Его жена Анфиса была полной противоположностью мужу, баба энергичная, вздорная, амбициозная. Она была старшим редактором на городском радио, выходившим в эфир с пятнадцатиминутными утренними выпусками, которые всегда начинались одинаково и вгоняли Леонтьева в тоску: «Московское время два часа ночи. С добрым утром, товарищи. Наш аэропорт закрыт. Из Красноярска самолет не вылетел, московский борт сидит в Хатанге». В подчинении у нее были только дикторша и звукооператор, но считалась она в городе фигурой влиятельной, потому что была дочерью заведующего отделом агитации и пропаганды горкома партии, а тот в свою очередь приходился свояком первому секретарю горкома Ивану Александровичу Савчуку.
Из турпоездки в Венгрию Анфиса привезла автомобильные краги за 180 форинтов, чтобы подарить мужу на день рождения. Но перед днем рождения шумно поругалась с Пеньком, что в их отношениях было делом самым обычным, и в сердцах подарила краги Илье Каминскому, приятелю Пенька, заместителю главного инженера Норильской железной дороги, который случайно оказался у них дома. Каминский слегка удивился, но подарок принял.

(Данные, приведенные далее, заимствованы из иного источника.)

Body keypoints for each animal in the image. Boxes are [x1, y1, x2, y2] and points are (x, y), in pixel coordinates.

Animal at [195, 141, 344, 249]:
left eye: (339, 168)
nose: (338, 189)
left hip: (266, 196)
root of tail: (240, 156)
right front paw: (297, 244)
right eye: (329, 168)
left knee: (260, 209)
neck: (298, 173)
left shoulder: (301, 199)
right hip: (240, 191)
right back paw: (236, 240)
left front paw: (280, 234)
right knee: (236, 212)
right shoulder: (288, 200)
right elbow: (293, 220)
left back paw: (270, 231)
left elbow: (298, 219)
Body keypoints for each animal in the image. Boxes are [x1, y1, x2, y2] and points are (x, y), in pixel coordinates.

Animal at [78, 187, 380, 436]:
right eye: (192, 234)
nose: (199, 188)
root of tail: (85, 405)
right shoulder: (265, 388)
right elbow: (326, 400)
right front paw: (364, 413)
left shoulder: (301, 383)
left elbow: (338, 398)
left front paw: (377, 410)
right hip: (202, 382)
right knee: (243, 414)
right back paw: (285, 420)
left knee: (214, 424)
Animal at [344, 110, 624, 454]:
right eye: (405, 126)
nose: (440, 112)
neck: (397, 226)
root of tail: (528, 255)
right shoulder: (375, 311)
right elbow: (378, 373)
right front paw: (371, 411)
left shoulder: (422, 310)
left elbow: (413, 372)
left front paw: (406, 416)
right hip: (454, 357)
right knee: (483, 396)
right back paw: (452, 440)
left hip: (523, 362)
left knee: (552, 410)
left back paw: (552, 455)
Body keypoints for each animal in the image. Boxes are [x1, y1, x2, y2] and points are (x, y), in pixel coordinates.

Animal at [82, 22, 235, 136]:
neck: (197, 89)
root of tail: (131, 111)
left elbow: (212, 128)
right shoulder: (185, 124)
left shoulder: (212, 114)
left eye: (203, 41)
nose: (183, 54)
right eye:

Потом Анфиса помирилась с мужем и потребовала краги обратно. Возможно, если бы это была вежливая просьба, Каминский бы краги вернул. Но не такова была Анфиса, чтобы просить вежливо. Тон ее был хамский, требовательный, и Каминский возмутился:
– С какой стати, мать? Подарок есть подарок, я тебя за язык не тянул.